As we examine each of
the elements, keep in mind your role in past relationships (or the
role of your partner). What parts of the wheel were missing? What
parts have you yet to develop properly?
Elements Involved in
Sexual Intimacy

Reality: the knowledge
that your perceptions of the relationship are similar to your partner's
perceptions of the relationship
Choice: the feeling that
you openly choose to be with the person that you are experiencing
intimacy with; the feeling of "not being stuck" in the
relationship
Trust: the knowledge
that your partner is honest with you; that you are honest with your
partner; that your partner knows that you are being honest; and
that you know that your partner is being honest
Pride: the willingness
and desire to tell others about your relationship
Respect: the feeling
of wonder and amazement towards your partner as a human being; equality
Vulnerability: the willingness
to risk emotional damage in the attempt to grow as a person/couple;
the knowledge that your partner will use the information/experiences
you share in positive, fulfilling ways
Self-love: the knowledge
that the more you love yourself in healthy, productive ways, the
more positive emotions that you will have to share with your partner;
the more accepting of yourself that you are, the more accepting
of your partner you will be
Sensory Stimulation:
the understanding that all sensory stimulation between you and your
partner is geared towards communicating to that person's soul; the
use of intentional sensory manipulation to bring emotional pleasure
to one or both
It
would be hard to establish intimacy with any single element from
the wheel. The amount of stimulation provided would simply not be
enough to balance the stress of all the other elements not being
present in the relationship. If you recall, the Wheel of Sexual
Compulsion allowed you to piece together certain elements that would
combine to form a chain of ritualistic behaviors that led to a certain
amount of stimulation being produced.

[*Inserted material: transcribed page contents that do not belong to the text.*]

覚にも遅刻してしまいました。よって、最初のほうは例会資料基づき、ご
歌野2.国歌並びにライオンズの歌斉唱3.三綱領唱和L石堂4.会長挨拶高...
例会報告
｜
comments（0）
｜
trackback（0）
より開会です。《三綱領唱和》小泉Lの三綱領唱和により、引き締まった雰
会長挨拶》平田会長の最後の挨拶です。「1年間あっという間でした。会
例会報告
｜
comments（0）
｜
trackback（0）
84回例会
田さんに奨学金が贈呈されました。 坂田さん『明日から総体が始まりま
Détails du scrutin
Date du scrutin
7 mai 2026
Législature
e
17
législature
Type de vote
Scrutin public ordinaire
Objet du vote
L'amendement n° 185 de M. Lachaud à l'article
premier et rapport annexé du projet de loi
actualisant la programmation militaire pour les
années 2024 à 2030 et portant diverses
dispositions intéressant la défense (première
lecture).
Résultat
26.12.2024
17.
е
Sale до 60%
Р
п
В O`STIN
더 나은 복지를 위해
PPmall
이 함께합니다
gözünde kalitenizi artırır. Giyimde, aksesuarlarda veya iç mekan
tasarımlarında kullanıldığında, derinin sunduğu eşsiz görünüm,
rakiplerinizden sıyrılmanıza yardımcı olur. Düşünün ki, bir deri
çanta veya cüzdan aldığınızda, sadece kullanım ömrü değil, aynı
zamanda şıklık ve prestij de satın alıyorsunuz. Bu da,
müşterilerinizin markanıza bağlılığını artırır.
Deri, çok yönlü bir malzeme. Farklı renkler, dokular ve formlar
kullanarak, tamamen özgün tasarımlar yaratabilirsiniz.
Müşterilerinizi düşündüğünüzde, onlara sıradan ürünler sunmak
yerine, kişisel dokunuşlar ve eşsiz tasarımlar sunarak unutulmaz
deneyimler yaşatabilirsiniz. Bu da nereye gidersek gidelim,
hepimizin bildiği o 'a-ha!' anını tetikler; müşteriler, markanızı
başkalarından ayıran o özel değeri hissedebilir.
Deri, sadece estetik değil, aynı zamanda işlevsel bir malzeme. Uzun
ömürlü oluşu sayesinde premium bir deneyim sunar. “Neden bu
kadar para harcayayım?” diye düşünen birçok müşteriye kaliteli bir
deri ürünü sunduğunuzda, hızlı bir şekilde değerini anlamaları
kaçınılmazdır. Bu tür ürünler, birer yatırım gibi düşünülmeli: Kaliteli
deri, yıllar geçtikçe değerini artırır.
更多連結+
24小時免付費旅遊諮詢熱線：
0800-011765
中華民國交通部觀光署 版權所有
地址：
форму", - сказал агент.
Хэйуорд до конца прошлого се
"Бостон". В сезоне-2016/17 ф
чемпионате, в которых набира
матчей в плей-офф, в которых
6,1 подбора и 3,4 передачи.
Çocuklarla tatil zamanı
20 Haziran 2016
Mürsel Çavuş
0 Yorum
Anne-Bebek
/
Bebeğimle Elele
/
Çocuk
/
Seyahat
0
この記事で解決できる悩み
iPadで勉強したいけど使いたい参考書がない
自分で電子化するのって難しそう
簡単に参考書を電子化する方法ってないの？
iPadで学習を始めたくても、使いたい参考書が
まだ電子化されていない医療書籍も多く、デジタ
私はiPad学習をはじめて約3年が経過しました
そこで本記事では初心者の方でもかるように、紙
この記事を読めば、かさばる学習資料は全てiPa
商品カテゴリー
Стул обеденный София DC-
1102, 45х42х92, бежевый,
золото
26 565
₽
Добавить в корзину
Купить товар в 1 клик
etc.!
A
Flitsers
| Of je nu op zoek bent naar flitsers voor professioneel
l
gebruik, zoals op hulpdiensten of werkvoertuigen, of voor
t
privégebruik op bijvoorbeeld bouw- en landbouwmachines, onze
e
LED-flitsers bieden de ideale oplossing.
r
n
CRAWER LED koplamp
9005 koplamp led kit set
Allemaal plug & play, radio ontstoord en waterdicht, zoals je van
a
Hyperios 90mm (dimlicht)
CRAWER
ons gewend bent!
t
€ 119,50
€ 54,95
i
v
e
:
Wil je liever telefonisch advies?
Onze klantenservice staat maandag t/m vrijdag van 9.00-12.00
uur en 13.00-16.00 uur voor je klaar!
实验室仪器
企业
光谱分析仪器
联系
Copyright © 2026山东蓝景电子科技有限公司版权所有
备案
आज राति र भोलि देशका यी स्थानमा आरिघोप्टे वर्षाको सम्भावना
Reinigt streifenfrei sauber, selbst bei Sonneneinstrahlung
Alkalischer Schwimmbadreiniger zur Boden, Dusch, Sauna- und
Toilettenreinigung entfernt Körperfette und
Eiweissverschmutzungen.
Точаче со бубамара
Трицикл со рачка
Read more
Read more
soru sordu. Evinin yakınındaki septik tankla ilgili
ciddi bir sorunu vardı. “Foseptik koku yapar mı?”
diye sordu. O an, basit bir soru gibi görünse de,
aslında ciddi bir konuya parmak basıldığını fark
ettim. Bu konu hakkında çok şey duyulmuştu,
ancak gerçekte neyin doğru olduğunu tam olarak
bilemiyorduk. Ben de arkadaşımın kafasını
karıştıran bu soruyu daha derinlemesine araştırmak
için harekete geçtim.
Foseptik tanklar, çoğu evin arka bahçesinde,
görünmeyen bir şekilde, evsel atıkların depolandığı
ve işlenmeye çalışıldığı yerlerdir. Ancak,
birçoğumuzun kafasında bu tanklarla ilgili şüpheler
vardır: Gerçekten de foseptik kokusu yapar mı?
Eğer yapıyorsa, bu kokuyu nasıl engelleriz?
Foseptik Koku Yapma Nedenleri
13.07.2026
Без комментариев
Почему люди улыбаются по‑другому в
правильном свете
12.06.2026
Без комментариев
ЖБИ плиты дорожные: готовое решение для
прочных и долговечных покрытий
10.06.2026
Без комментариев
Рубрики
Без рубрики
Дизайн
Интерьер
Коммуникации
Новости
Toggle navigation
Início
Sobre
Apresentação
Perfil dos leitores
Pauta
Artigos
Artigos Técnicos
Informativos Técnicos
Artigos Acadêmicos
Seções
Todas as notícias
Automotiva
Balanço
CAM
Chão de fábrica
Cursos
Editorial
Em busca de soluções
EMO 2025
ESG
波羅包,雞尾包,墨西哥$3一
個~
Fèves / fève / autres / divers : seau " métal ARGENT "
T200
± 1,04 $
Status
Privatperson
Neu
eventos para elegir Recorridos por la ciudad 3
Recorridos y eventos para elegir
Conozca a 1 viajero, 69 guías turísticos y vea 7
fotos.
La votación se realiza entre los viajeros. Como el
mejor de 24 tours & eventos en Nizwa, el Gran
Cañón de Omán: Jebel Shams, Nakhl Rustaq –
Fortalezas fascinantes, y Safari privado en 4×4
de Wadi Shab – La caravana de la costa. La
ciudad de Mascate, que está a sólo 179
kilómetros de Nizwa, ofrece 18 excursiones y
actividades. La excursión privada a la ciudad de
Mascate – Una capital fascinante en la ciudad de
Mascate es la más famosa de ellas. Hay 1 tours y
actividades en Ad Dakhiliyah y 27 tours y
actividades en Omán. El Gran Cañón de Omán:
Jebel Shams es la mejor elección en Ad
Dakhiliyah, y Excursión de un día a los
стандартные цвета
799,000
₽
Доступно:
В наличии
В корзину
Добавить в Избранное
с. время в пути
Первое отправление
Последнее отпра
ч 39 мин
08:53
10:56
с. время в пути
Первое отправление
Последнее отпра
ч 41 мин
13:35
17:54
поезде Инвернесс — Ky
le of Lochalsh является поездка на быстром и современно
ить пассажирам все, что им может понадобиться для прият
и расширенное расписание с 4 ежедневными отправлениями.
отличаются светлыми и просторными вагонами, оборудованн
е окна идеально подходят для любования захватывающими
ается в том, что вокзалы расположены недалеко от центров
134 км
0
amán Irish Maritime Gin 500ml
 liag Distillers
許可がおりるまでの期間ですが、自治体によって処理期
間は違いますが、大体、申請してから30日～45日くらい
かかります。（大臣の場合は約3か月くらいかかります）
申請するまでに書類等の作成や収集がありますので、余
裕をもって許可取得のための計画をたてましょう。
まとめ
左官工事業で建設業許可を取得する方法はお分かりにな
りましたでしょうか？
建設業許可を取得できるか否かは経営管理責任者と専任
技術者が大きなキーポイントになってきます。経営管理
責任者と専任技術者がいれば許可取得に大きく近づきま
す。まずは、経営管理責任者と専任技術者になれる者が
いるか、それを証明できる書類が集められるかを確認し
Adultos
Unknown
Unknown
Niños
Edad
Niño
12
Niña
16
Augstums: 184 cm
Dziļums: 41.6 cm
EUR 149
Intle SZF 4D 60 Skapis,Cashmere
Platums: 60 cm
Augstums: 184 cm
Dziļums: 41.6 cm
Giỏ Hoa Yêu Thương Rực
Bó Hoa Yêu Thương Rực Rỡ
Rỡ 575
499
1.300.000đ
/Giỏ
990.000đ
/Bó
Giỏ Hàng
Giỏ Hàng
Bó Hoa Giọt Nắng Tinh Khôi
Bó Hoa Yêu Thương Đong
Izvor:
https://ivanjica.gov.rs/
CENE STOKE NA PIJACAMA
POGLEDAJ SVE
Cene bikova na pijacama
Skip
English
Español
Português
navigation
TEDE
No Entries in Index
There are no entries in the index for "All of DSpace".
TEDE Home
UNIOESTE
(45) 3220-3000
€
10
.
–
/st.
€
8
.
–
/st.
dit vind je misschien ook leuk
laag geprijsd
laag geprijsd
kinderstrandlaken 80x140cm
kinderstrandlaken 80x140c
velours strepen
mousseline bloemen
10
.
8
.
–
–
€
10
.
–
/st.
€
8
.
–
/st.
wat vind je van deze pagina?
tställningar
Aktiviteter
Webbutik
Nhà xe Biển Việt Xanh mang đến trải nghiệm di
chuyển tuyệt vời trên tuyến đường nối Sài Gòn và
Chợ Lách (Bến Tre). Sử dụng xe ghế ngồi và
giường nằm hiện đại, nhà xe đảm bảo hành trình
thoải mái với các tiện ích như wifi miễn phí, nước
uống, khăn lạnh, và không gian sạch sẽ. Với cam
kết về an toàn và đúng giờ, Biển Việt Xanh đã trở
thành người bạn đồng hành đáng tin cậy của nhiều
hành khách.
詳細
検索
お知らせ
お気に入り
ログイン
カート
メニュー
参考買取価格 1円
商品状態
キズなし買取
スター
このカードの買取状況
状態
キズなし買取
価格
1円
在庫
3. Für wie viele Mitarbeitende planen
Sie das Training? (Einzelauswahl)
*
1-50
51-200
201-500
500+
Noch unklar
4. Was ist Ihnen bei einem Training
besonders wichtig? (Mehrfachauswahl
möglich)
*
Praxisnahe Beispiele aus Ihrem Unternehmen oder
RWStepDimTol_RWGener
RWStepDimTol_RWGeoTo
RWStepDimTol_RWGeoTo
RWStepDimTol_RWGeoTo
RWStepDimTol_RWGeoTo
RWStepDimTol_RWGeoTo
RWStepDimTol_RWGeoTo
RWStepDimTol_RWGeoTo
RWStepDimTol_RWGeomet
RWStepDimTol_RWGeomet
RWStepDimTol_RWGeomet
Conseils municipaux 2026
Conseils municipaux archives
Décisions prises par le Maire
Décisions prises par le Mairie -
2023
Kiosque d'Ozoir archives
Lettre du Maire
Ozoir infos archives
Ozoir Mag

This wheel can be used in
a similar way, except that instead of piecemealing the elements
together, you need to learn to use them all to form one stable value:
in this case, the value of intimacy.
Combine the development of this one value with a base of others,
and you will have developed the foundation that will allow you to
maintain emotional balance permanently. The amount of emotional
stimulation that can be generated from such a foundation of values
allows you to live a life without the enormous underlying stress,
which triggers the acting out, which triggers more stress. The urges
go away. The temptations go away. And what you are left with is
a series of opportunities to continue growing and strengthening
your values. With each success adding to that level of emotional
satisfaction and fulfillment.
Again, this is the minimum
amount of knowledge that you should possess in relation to your
values. Each of them, not just Sexual Intimacy. The active application
of sexual intimacy within your partnership will be addressed in
the Couple's Workshop.
Your ability to develop
a functionality to your value system will be invaluable to learning
to manage your life in a healthy, stable way.